*SOURCE RECORDS*.

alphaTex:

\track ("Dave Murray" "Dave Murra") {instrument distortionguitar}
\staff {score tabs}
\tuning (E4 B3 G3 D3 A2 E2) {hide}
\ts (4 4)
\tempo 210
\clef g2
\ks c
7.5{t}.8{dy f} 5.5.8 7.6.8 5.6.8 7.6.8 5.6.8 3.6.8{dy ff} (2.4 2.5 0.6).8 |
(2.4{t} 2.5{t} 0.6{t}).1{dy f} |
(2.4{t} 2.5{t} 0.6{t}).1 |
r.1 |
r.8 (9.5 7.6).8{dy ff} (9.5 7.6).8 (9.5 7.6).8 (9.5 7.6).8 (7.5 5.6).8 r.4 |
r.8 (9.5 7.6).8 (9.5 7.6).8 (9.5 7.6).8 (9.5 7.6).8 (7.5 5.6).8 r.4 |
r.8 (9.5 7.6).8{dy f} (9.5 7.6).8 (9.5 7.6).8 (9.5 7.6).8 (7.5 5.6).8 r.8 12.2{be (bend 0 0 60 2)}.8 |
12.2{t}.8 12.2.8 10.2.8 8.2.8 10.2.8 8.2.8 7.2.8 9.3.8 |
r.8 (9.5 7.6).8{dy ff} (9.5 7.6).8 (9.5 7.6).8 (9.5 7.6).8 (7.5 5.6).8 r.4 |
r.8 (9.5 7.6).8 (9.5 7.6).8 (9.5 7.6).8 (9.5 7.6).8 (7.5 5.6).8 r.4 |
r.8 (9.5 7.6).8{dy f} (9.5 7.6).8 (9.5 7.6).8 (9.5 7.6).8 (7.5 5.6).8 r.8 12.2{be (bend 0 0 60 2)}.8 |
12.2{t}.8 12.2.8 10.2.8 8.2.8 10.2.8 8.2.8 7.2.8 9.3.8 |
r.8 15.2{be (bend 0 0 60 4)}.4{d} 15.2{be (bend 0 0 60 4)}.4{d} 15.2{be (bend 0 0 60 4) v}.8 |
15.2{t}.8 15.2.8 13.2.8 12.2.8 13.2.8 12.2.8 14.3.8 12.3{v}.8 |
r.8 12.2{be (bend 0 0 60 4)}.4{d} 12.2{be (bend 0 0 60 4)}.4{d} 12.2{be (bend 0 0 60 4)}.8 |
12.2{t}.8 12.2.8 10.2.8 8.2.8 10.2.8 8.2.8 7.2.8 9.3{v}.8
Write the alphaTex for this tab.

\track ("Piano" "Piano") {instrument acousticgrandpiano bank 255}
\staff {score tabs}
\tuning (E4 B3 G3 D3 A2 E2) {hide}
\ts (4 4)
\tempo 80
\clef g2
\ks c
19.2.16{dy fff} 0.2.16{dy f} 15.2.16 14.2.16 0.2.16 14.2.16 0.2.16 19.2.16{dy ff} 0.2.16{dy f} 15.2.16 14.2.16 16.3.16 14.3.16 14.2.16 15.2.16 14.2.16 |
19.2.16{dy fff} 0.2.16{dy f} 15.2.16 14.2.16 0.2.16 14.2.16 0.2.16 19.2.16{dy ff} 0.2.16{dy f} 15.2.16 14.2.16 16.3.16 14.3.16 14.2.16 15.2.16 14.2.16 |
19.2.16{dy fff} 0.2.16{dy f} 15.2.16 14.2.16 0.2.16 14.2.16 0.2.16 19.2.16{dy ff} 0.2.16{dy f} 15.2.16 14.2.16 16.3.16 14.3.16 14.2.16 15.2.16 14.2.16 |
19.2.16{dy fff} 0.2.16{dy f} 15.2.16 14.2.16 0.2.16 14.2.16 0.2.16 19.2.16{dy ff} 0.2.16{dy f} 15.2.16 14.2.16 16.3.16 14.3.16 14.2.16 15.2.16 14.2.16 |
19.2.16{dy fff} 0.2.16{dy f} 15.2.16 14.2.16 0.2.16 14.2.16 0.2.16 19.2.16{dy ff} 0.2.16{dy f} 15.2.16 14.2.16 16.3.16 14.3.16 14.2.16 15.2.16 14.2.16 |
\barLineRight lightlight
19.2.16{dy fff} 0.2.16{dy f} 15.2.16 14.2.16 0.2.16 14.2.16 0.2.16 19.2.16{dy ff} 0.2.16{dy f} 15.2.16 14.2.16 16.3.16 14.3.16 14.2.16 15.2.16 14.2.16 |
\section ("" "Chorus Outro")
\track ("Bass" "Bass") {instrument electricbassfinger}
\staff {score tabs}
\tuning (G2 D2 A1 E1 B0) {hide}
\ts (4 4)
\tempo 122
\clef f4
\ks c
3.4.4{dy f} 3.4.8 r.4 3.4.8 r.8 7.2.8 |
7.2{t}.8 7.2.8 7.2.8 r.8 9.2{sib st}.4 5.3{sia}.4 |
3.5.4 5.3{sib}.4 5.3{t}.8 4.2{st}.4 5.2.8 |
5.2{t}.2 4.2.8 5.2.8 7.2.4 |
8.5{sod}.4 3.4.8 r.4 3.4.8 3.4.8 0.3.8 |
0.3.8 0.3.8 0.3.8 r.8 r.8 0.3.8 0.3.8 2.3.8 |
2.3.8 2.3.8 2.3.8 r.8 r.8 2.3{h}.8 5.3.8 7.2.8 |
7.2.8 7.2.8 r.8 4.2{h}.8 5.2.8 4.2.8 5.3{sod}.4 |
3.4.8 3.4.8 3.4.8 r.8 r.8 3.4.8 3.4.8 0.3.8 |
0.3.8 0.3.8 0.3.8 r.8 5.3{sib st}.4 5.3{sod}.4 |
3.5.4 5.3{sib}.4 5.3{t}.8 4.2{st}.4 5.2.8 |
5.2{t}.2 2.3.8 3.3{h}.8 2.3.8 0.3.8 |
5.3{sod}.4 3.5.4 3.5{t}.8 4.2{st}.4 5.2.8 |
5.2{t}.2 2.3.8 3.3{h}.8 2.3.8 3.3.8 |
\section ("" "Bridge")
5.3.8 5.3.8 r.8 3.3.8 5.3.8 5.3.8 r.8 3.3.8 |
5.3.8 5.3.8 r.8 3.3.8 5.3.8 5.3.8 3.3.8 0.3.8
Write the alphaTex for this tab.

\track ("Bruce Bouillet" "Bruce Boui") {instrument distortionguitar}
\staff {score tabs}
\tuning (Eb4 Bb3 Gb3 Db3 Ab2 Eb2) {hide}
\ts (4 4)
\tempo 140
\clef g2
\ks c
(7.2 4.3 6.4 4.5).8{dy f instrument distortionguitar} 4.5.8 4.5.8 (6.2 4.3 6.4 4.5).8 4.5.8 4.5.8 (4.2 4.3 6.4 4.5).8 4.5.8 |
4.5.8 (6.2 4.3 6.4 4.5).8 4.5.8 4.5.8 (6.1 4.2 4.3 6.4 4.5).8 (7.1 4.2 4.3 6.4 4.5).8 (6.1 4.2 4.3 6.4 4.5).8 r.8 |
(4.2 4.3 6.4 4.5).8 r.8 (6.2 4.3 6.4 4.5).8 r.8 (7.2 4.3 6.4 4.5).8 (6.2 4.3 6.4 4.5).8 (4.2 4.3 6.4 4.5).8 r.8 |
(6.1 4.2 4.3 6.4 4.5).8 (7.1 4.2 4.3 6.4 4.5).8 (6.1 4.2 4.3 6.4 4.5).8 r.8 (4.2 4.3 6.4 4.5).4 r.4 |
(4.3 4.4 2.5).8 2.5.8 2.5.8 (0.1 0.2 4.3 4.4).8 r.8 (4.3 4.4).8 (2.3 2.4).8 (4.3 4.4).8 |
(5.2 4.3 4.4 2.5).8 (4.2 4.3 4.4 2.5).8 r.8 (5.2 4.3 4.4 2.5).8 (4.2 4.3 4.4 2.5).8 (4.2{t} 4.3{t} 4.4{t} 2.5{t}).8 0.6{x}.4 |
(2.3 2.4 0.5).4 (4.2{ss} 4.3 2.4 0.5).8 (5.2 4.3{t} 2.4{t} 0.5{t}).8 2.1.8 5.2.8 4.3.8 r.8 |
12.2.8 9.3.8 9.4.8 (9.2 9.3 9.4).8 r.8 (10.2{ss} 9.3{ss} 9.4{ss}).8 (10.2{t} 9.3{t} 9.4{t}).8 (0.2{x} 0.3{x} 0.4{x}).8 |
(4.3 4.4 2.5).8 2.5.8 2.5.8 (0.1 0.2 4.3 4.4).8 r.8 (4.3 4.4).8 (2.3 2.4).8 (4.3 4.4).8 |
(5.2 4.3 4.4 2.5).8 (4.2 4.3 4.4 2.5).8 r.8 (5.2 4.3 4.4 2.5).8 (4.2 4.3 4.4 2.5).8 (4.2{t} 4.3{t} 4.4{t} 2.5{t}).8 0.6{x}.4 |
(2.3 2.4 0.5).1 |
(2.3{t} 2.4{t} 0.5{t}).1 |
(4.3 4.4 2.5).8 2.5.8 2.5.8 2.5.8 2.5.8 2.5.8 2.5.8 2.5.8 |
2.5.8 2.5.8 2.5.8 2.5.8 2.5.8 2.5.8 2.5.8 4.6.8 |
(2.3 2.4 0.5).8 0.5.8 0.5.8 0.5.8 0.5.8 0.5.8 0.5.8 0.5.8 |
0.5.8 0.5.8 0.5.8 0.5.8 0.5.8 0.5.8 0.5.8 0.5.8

*EXERCISE DIRECTIONS*. Which lines in the material above contain the string "hide"? Copy each of them in full, and treat case as significant.

*RESPONSE TO THE EXERCISE*.
\tuning (E4 B3 G3 D3 A2 E2) {hide}
\tuning (E4 B3 G3 D3 A2 E2) {hide}
\tuning (G2 D2 A1 E1 B0) {hide}
\tuning (Eb4 Bb3 Gb3 Db3 Ab2 Eb2) {hide}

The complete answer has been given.